Source passage ▸
━━━━━━━━━━━━━━━━
Mitchell takes the viewer on a historical tour of Black filmmaking, starting with the works of Oscar Micheaux, who began making Black films in the early 20th century. Micheaux produced and directed 44 films that showcased Black life and actors in the post-Civil War era when Black emancipation was perceived as a threat. 

The other early defining film about Black life was David O. Selznick’s 1939 Best Picture winner Gone with the Wind, which centered white Americans in its narrative of the Civil War. 

Even during that epoch of the late 1930s, however, Black filmmakers were toiling in their craft to bring to the big screen the complex and nuanced lives of Black people who lived with dignity, lament, and joy. For me, it was important to note that Black filmmaking started long before I was born.
━━━━━━━━━━━━━━━━
Supplied data ▸
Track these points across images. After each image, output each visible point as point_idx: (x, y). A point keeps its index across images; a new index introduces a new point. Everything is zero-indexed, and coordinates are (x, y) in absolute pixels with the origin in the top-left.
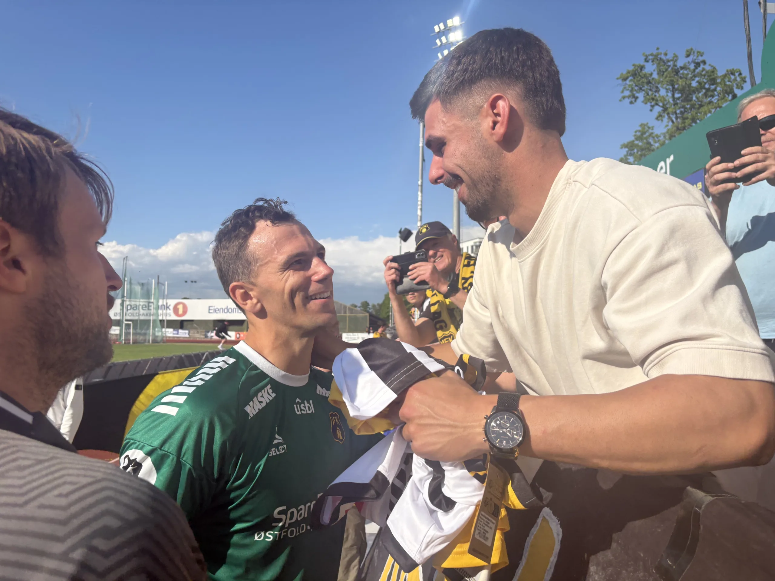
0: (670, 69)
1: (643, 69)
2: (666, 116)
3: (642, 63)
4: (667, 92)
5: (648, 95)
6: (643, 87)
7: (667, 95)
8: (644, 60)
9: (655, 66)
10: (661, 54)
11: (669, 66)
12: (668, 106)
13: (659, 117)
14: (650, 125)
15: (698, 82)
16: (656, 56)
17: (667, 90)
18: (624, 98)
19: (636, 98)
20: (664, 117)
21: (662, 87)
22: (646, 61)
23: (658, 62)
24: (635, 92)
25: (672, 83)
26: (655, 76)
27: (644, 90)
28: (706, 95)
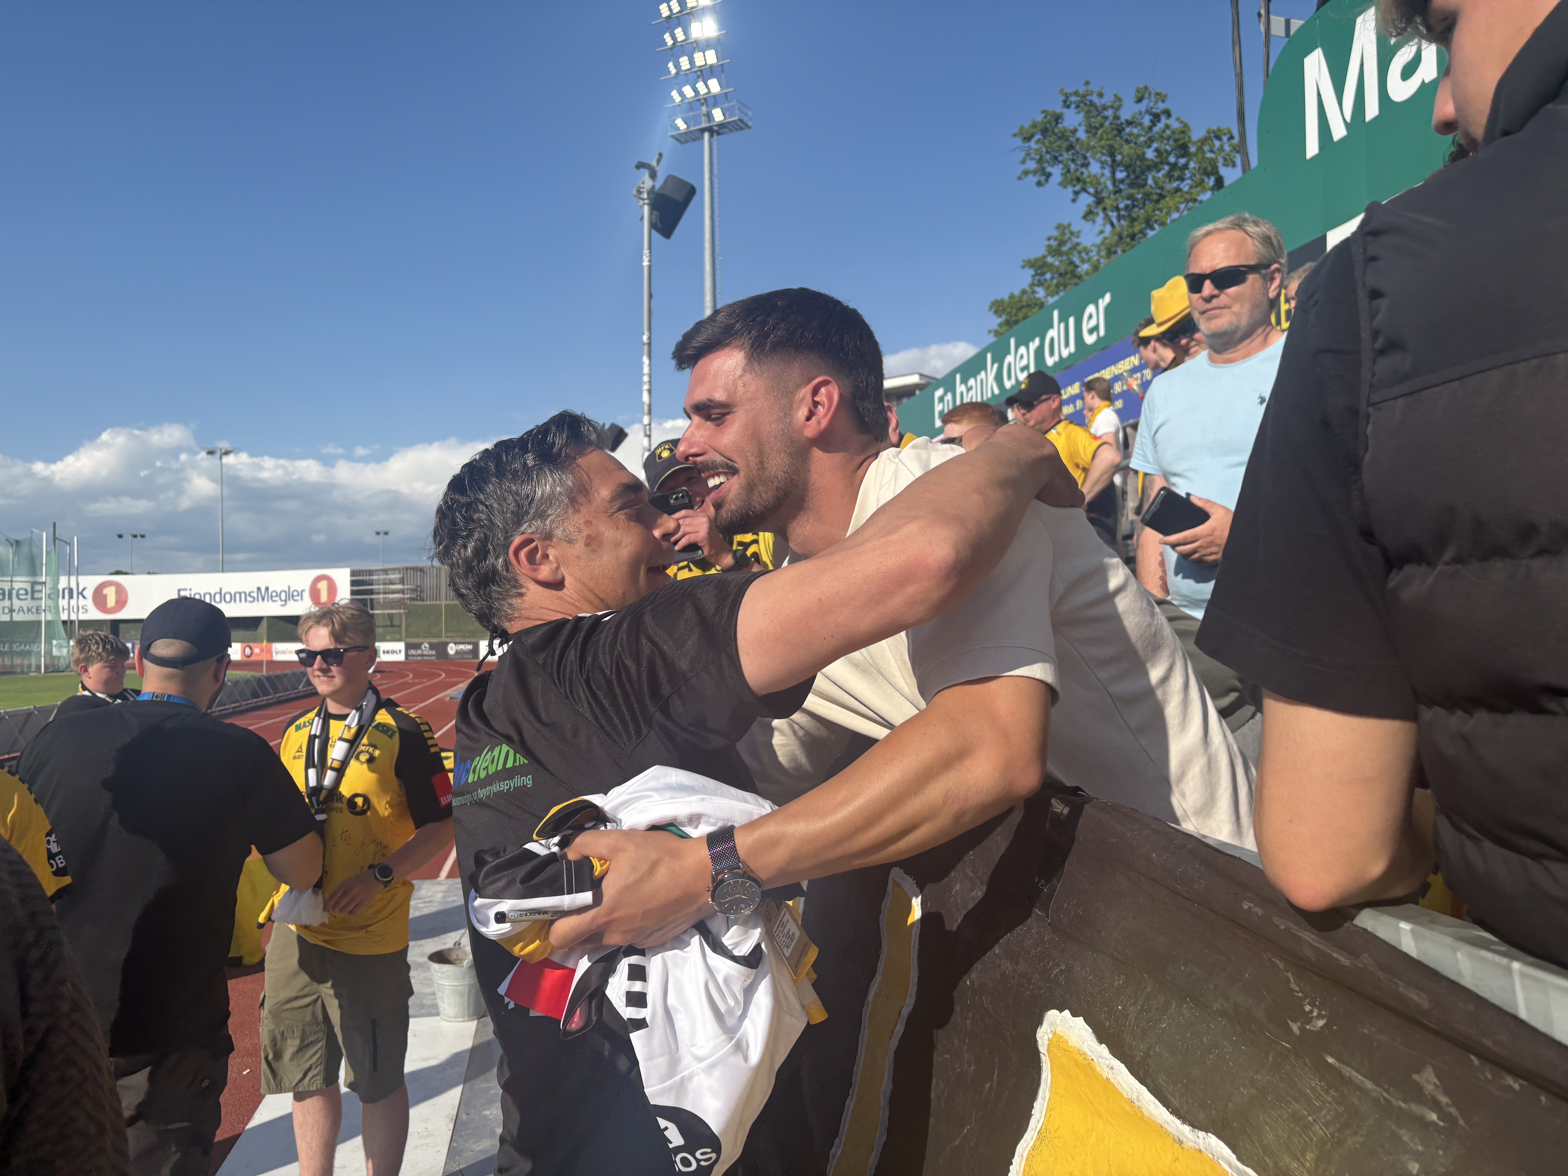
0: (1107, 123)
1: (1060, 121)
2: (1101, 215)
3: (1059, 109)
4: (1103, 168)
5: (1069, 171)
6: (1061, 155)
7: (1103, 175)
8: (1061, 104)
9: (1082, 115)
10: (1092, 92)
11: (1106, 118)
12: (1105, 194)
13: (1089, 215)
14: (1074, 228)
15: (1157, 150)
16: (1084, 96)
17: (1102, 163)
18: (1026, 173)
19: (1049, 175)
20: (1097, 214)
21: (1093, 158)
23: (1086, 108)
24: (1045, 165)
26: (1082, 134)
27: (1061, 162)
28: (1169, 176)
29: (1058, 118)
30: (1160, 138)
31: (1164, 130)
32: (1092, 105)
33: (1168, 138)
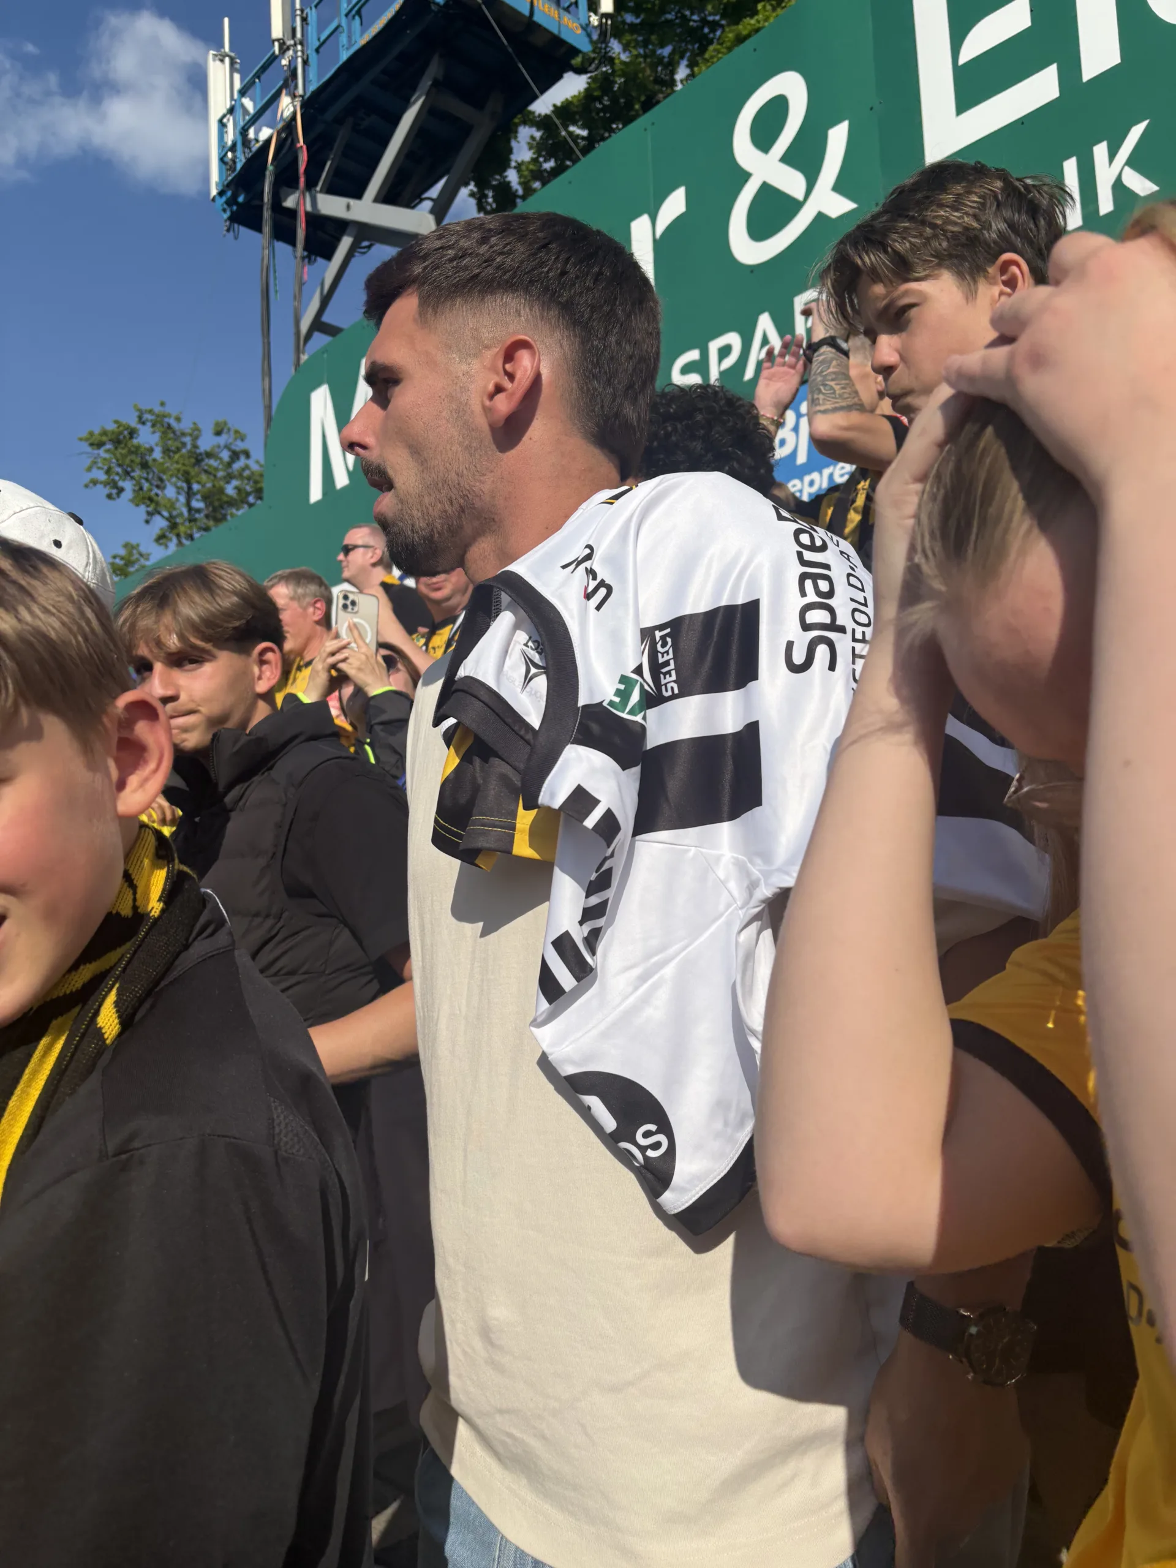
0: (184, 451)
1: (135, 436)
2: (175, 540)
3: (133, 423)
4: (179, 493)
5: (141, 489)
6: (133, 471)
7: (177, 500)
8: (137, 419)
9: (157, 435)
10: (169, 416)
11: (184, 444)
12: (179, 520)
18: (95, 482)
20: (171, 540)
23: (162, 429)
24: (115, 478)
25: (187, 478)
27: (133, 478)
29: (132, 433)
30: (240, 476)
31: (243, 469)
32: (169, 427)
33: (249, 479)
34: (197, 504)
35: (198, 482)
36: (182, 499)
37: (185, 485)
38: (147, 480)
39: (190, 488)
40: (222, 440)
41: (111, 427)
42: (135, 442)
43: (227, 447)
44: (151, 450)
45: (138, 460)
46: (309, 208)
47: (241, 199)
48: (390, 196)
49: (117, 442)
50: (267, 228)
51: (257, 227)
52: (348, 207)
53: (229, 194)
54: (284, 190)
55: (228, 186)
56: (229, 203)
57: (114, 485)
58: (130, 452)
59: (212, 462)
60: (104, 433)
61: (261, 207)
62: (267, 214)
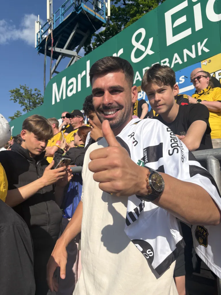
5: (21, 101)
9: (24, 91)
11: (29, 93)
12: (27, 107)
16: (25, 87)
17: (28, 101)
18: (12, 99)
20: (26, 110)
22: (21, 88)
25: (29, 99)
29: (19, 90)
30: (39, 99)
31: (40, 97)
32: (26, 89)
33: (41, 99)
34: (31, 104)
35: (31, 100)
36: (28, 103)
37: (29, 100)
38: (22, 99)
39: (30, 101)
40: (36, 92)
41: (15, 89)
42: (20, 92)
43: (37, 93)
44: (23, 94)
45: (20, 96)
46: (53, 50)
47: (41, 48)
48: (69, 48)
49: (16, 92)
50: (45, 54)
51: (44, 54)
52: (61, 50)
53: (39, 47)
54: (49, 47)
55: (39, 46)
56: (39, 49)
57: (15, 100)
58: (19, 94)
59: (34, 96)
60: (14, 90)
61: (44, 50)
62: (45, 51)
━━━━━━━━━━━━━━━━
Your goal ▸
Please echo, unchanged, the part of the Black filmmaking passage above that opens with the words containing "Mitchell takes the" and closes with "I was born.".

Written answer ▸
Mitchell takes the viewer on a historical tour of Black filmmaking, starting with the works of Oscar Micheaux, who began making Black films in the early 20th century. Micheaux produced and directed 44 films that showcased Black life and actors in the post-Civil War era when Black emancipation was perceived as a threat. 

The other early defining film about Black life was David O. Selznick’s 1939 Best Picture winner Gone with the Wind, which centered white Americans in its narrative of the Civil War. 

Even during that epoch of the late 1930s, however, Black filmmakers were toiling in their craft to bring to the big screen the complex and nuanced lives of Black people who lived with dignity, lament, and joy. For me, it was important to note that Black filmmaking started long before I was born.